Su doctrina principal afirma que en el fondo de todas las cosas están los átomos y el vacío. El átomo es la unidad indivisible que en su movimiento arremolinado en el vacío crea todo lo existente. Afirmaba que hay una multitud de átomos y de mundos. Y es ese vórtice de átomos en el vacío esel que ha creado el aire, el agua, el fuego, la tierra. Para algunos de sus contemporáneos era el sabio más relevante de su tiempo. Platón lo odiaba. No lo menciona nunca en ninguno de sus “Diálogos”, incluso se cuenta que tuvo el propósito de reunir todos sus libros para quemarlos. Los pitagóricos Amiklas y Kleinias le habrían hecho desistir de esa idea con el argumento lógico de que no tenía ningún sentido hacerlo, porque sus obras estaban bastante difundidas entre el público.
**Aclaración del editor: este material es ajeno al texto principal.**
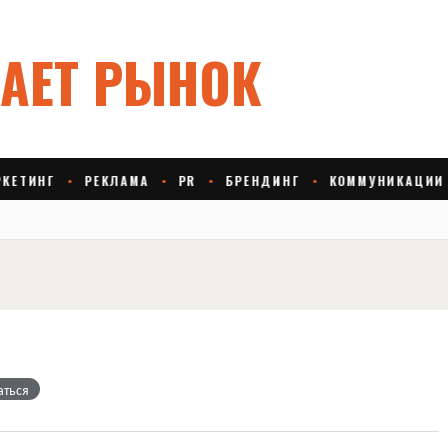
аться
Volviendo al encuentro de Hipócrates y Demócrito. Hay algunas versiones sobre ese encuentro, pero no difieren en lo esencial. Según unos, Hipócrates lo encontró a orillas de un rio, a las afueras de Abdera. Demócrito se encontraría sentado debajo de un frondoso árbol, diseccionando el cadáver de un animal. Según otros, Hipócrates lo encontró en el jardín de su casa, también diseccionando un animal.

Al cabo de un par de horas, finalizada la conversación, Hipócrates se reunió con los abderitas, que esperaban con ansiedad su informe.

¿Se sanará?

¿Tendrá cura?

Después de tomar aliento, Hipócrates dijo; “Demócrito no está loco…en realidad me parece que es el hombre más cuerdo que existe sobre la tierra. No me extraña que conteste con una carcajada cuando un hombre viejo le solicita su ayuda para poder casarse con una mujer muy joven, a la que quiere entregar todas sus posesiones, dejando a su propia familia en la ruina, o ése otro que quiere saber cómo poder conseguir una mayor parte de la herencia familiar, sin importarle el resentimiento que creará entre sus hermanos…o ése otro que lleva una vida familiar tranquila, apacible, que se puede llamar feliz, pero que se ha empeñado en presentarse como candidato a gobernador de una provincia, es decir, a  pasarse noches sin dormir, a crearse un ejército de enemigos, a apartarse de su familia…y todo así. Demócrito no está loco. ¡Los locos son ustedes!”